For dismissal on grounds of willful disobedience under Article 297(a) of the Labor Code, two requisites must concur: (1) the employee's conduct must be willful or intentional, characterized by a wrongful and perverse mental attitude; and (2) the violated order must be reasonable, lawful, made known to the employee, and pertain to their duties.

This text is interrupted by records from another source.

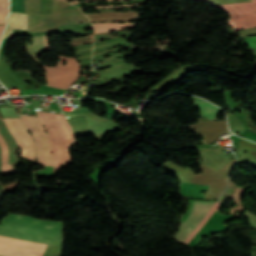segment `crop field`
I'll return each instance as SVG.
<instances>
[{
    "label": "crop field",
    "mask_w": 256,
    "mask_h": 256,
    "mask_svg": "<svg viewBox=\"0 0 256 256\" xmlns=\"http://www.w3.org/2000/svg\"><path fill=\"white\" fill-rule=\"evenodd\" d=\"M64 222L46 221L13 213L0 224V234L62 246Z\"/></svg>",
    "instance_id": "8a807250"
},
{
    "label": "crop field",
    "mask_w": 256,
    "mask_h": 256,
    "mask_svg": "<svg viewBox=\"0 0 256 256\" xmlns=\"http://www.w3.org/2000/svg\"><path fill=\"white\" fill-rule=\"evenodd\" d=\"M32 39V45L26 43L25 48L31 58L39 65L45 67V80L48 82L47 85L67 90L80 75V64L76 61V58L58 56L60 59L58 65L55 67H47L37 59L41 53L47 51V48L48 51L50 50L47 38V48L44 36H32ZM63 61L67 62L64 66H62Z\"/></svg>",
    "instance_id": "ac0d7876"
},
{
    "label": "crop field",
    "mask_w": 256,
    "mask_h": 256,
    "mask_svg": "<svg viewBox=\"0 0 256 256\" xmlns=\"http://www.w3.org/2000/svg\"><path fill=\"white\" fill-rule=\"evenodd\" d=\"M36 112L50 135L54 157V172H57L62 165L70 163L71 156L68 149L74 143L73 133L64 115ZM57 167L59 169L55 171Z\"/></svg>",
    "instance_id": "34b2d1b8"
},
{
    "label": "crop field",
    "mask_w": 256,
    "mask_h": 256,
    "mask_svg": "<svg viewBox=\"0 0 256 256\" xmlns=\"http://www.w3.org/2000/svg\"><path fill=\"white\" fill-rule=\"evenodd\" d=\"M218 205V202L196 201L190 217L181 222L179 231L173 238L188 244L214 213Z\"/></svg>",
    "instance_id": "412701ff"
},
{
    "label": "crop field",
    "mask_w": 256,
    "mask_h": 256,
    "mask_svg": "<svg viewBox=\"0 0 256 256\" xmlns=\"http://www.w3.org/2000/svg\"><path fill=\"white\" fill-rule=\"evenodd\" d=\"M207 1L216 8L224 9L231 16L229 23L234 27L233 31L242 30L256 26V0L242 3H234L216 6L209 0Z\"/></svg>",
    "instance_id": "f4fd0767"
},
{
    "label": "crop field",
    "mask_w": 256,
    "mask_h": 256,
    "mask_svg": "<svg viewBox=\"0 0 256 256\" xmlns=\"http://www.w3.org/2000/svg\"><path fill=\"white\" fill-rule=\"evenodd\" d=\"M22 117V115H21ZM35 139L38 162L43 165L53 166L52 149L48 134H45L44 128L41 125L38 117L24 116ZM22 117V119H23ZM23 119L27 129L28 126Z\"/></svg>",
    "instance_id": "dd49c442"
},
{
    "label": "crop field",
    "mask_w": 256,
    "mask_h": 256,
    "mask_svg": "<svg viewBox=\"0 0 256 256\" xmlns=\"http://www.w3.org/2000/svg\"><path fill=\"white\" fill-rule=\"evenodd\" d=\"M9 131L17 142L18 147L22 149V158L27 160H36L34 143L31 135L27 132L21 118L3 119Z\"/></svg>",
    "instance_id": "e52e79f7"
},
{
    "label": "crop field",
    "mask_w": 256,
    "mask_h": 256,
    "mask_svg": "<svg viewBox=\"0 0 256 256\" xmlns=\"http://www.w3.org/2000/svg\"><path fill=\"white\" fill-rule=\"evenodd\" d=\"M0 133L2 134L9 150V172H14V162H18V159L13 155L14 148L17 146L12 136L5 127L1 117H0ZM0 134V146L2 149V172L8 174V150L7 146Z\"/></svg>",
    "instance_id": "d8731c3e"
},
{
    "label": "crop field",
    "mask_w": 256,
    "mask_h": 256,
    "mask_svg": "<svg viewBox=\"0 0 256 256\" xmlns=\"http://www.w3.org/2000/svg\"><path fill=\"white\" fill-rule=\"evenodd\" d=\"M13 29L28 30L27 14L11 12L4 39L13 36Z\"/></svg>",
    "instance_id": "5a996713"
},
{
    "label": "crop field",
    "mask_w": 256,
    "mask_h": 256,
    "mask_svg": "<svg viewBox=\"0 0 256 256\" xmlns=\"http://www.w3.org/2000/svg\"><path fill=\"white\" fill-rule=\"evenodd\" d=\"M194 100H195L194 107L200 108L201 116L207 117L209 119H215L217 115L222 112L219 108L211 105L210 103L202 99L194 97Z\"/></svg>",
    "instance_id": "3316defc"
},
{
    "label": "crop field",
    "mask_w": 256,
    "mask_h": 256,
    "mask_svg": "<svg viewBox=\"0 0 256 256\" xmlns=\"http://www.w3.org/2000/svg\"><path fill=\"white\" fill-rule=\"evenodd\" d=\"M135 22L127 23V24L97 23V24H93V30H94V34H97V33L116 31L121 29H129V28H134Z\"/></svg>",
    "instance_id": "28ad6ade"
},
{
    "label": "crop field",
    "mask_w": 256,
    "mask_h": 256,
    "mask_svg": "<svg viewBox=\"0 0 256 256\" xmlns=\"http://www.w3.org/2000/svg\"><path fill=\"white\" fill-rule=\"evenodd\" d=\"M237 148L240 150H245V151L256 156V144H254L250 141H247L243 138L240 139Z\"/></svg>",
    "instance_id": "d1516ede"
},
{
    "label": "crop field",
    "mask_w": 256,
    "mask_h": 256,
    "mask_svg": "<svg viewBox=\"0 0 256 256\" xmlns=\"http://www.w3.org/2000/svg\"><path fill=\"white\" fill-rule=\"evenodd\" d=\"M8 0H0V24H4L7 16Z\"/></svg>",
    "instance_id": "22f410ed"
},
{
    "label": "crop field",
    "mask_w": 256,
    "mask_h": 256,
    "mask_svg": "<svg viewBox=\"0 0 256 256\" xmlns=\"http://www.w3.org/2000/svg\"><path fill=\"white\" fill-rule=\"evenodd\" d=\"M73 44L75 45H79V44H84V43H90L92 42V35L90 36H86V37H82V38H72Z\"/></svg>",
    "instance_id": "cbeb9de0"
},
{
    "label": "crop field",
    "mask_w": 256,
    "mask_h": 256,
    "mask_svg": "<svg viewBox=\"0 0 256 256\" xmlns=\"http://www.w3.org/2000/svg\"><path fill=\"white\" fill-rule=\"evenodd\" d=\"M144 2H137V3H133L131 5H122V6H112V5H108V6H87V7H81V9L84 8H88V7H97V8H123V7H130V6H134V5H142Z\"/></svg>",
    "instance_id": "5142ce71"
},
{
    "label": "crop field",
    "mask_w": 256,
    "mask_h": 256,
    "mask_svg": "<svg viewBox=\"0 0 256 256\" xmlns=\"http://www.w3.org/2000/svg\"><path fill=\"white\" fill-rule=\"evenodd\" d=\"M107 38H113V36H111L109 33L94 35V41H98L100 39H107Z\"/></svg>",
    "instance_id": "d9b57169"
},
{
    "label": "crop field",
    "mask_w": 256,
    "mask_h": 256,
    "mask_svg": "<svg viewBox=\"0 0 256 256\" xmlns=\"http://www.w3.org/2000/svg\"><path fill=\"white\" fill-rule=\"evenodd\" d=\"M123 66H134V65H131V64H121V65L112 66L111 68H108V69H104L103 71H94L92 73H103V72H106V71H109V70H112V69H115V68H118V67H123Z\"/></svg>",
    "instance_id": "733c2abd"
},
{
    "label": "crop field",
    "mask_w": 256,
    "mask_h": 256,
    "mask_svg": "<svg viewBox=\"0 0 256 256\" xmlns=\"http://www.w3.org/2000/svg\"><path fill=\"white\" fill-rule=\"evenodd\" d=\"M17 184H18V181H16L14 184H12L10 186H5L4 189H5V191L15 190L17 188Z\"/></svg>",
    "instance_id": "4a817a6b"
},
{
    "label": "crop field",
    "mask_w": 256,
    "mask_h": 256,
    "mask_svg": "<svg viewBox=\"0 0 256 256\" xmlns=\"http://www.w3.org/2000/svg\"><path fill=\"white\" fill-rule=\"evenodd\" d=\"M89 1H113V0H86L84 2H89ZM72 4H76V3H81V2H77V1H71Z\"/></svg>",
    "instance_id": "bc2a9ffb"
},
{
    "label": "crop field",
    "mask_w": 256,
    "mask_h": 256,
    "mask_svg": "<svg viewBox=\"0 0 256 256\" xmlns=\"http://www.w3.org/2000/svg\"><path fill=\"white\" fill-rule=\"evenodd\" d=\"M124 58H125V57H122V58H119V59H113V60L107 61L106 63H102L100 66L105 65V64H108V63H112V62H114V61L123 60Z\"/></svg>",
    "instance_id": "214f88e0"
},
{
    "label": "crop field",
    "mask_w": 256,
    "mask_h": 256,
    "mask_svg": "<svg viewBox=\"0 0 256 256\" xmlns=\"http://www.w3.org/2000/svg\"><path fill=\"white\" fill-rule=\"evenodd\" d=\"M3 27L4 26H0V38H1L2 31H3Z\"/></svg>",
    "instance_id": "92a150f3"
},
{
    "label": "crop field",
    "mask_w": 256,
    "mask_h": 256,
    "mask_svg": "<svg viewBox=\"0 0 256 256\" xmlns=\"http://www.w3.org/2000/svg\"><path fill=\"white\" fill-rule=\"evenodd\" d=\"M0 172H1V150H0Z\"/></svg>",
    "instance_id": "dafd665d"
},
{
    "label": "crop field",
    "mask_w": 256,
    "mask_h": 256,
    "mask_svg": "<svg viewBox=\"0 0 256 256\" xmlns=\"http://www.w3.org/2000/svg\"><path fill=\"white\" fill-rule=\"evenodd\" d=\"M65 1H67V0H65Z\"/></svg>",
    "instance_id": "00972430"
}]
</instances>
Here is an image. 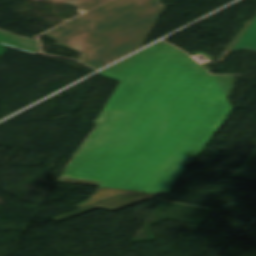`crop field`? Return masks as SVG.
<instances>
[{
	"instance_id": "5",
	"label": "crop field",
	"mask_w": 256,
	"mask_h": 256,
	"mask_svg": "<svg viewBox=\"0 0 256 256\" xmlns=\"http://www.w3.org/2000/svg\"><path fill=\"white\" fill-rule=\"evenodd\" d=\"M132 193H140V192H132V191H124V190H116V189H109V188H103L99 187L98 190L95 192V194L88 198L86 201L76 205V207H81L87 204H91L103 199H107L119 194H132Z\"/></svg>"
},
{
	"instance_id": "1",
	"label": "crop field",
	"mask_w": 256,
	"mask_h": 256,
	"mask_svg": "<svg viewBox=\"0 0 256 256\" xmlns=\"http://www.w3.org/2000/svg\"><path fill=\"white\" fill-rule=\"evenodd\" d=\"M98 74L121 83L61 182L170 192L233 110L229 76L163 41Z\"/></svg>"
},
{
	"instance_id": "2",
	"label": "crop field",
	"mask_w": 256,
	"mask_h": 256,
	"mask_svg": "<svg viewBox=\"0 0 256 256\" xmlns=\"http://www.w3.org/2000/svg\"><path fill=\"white\" fill-rule=\"evenodd\" d=\"M90 9L106 0H46ZM159 0H112L45 34L100 68L140 47L164 11Z\"/></svg>"
},
{
	"instance_id": "4",
	"label": "crop field",
	"mask_w": 256,
	"mask_h": 256,
	"mask_svg": "<svg viewBox=\"0 0 256 256\" xmlns=\"http://www.w3.org/2000/svg\"><path fill=\"white\" fill-rule=\"evenodd\" d=\"M240 50L256 51V18L232 48L230 53Z\"/></svg>"
},
{
	"instance_id": "3",
	"label": "crop field",
	"mask_w": 256,
	"mask_h": 256,
	"mask_svg": "<svg viewBox=\"0 0 256 256\" xmlns=\"http://www.w3.org/2000/svg\"><path fill=\"white\" fill-rule=\"evenodd\" d=\"M156 194H145V195H128V196H119V197H115L112 199H109L107 201L77 210V211H73L55 218H52L54 220L60 221L75 215H78L80 213L98 208V207H102L105 208L107 210L113 211V210H117L126 206H129L131 204L155 197Z\"/></svg>"
},
{
	"instance_id": "6",
	"label": "crop field",
	"mask_w": 256,
	"mask_h": 256,
	"mask_svg": "<svg viewBox=\"0 0 256 256\" xmlns=\"http://www.w3.org/2000/svg\"><path fill=\"white\" fill-rule=\"evenodd\" d=\"M5 47H6V46H4V45H0V55H1V53L3 52V50L5 49Z\"/></svg>"
}]
</instances>
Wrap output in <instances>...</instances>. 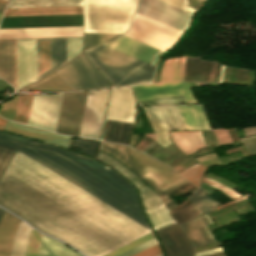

Management's prerogative to transfer an employee within the enterprise is upheld provided there is no demotion in rank, diminution of salary/benefits, and the transfer is not unreasonable, inconvenient, or prejudicial, nor used to rid an undesirable worker or penalize union activities. A transfer order giving only three days from issuance to effectivity for relocation from Metro Manila to Davao is unreasonable, as it fails to allow time for family arrangements, absent substantiated proof of urgent project deadlines. A employee's request for a brief extension (e.g., until April 1 from March 17) to complete children's schooling does not evince perverse intent or insubordination, rendering dismissal disproportionately harsh. Retrenchment as separation ground requires strict compliance with notice to DOLE/employees, proven losses, and separation pay; sua sponte declaration by NLRC without basis constitutes grave abuse. Abandonment demands (1) unjustified absence and (2) overt intent to sever ties, negated by prompt filing of illegal dismissal complaint.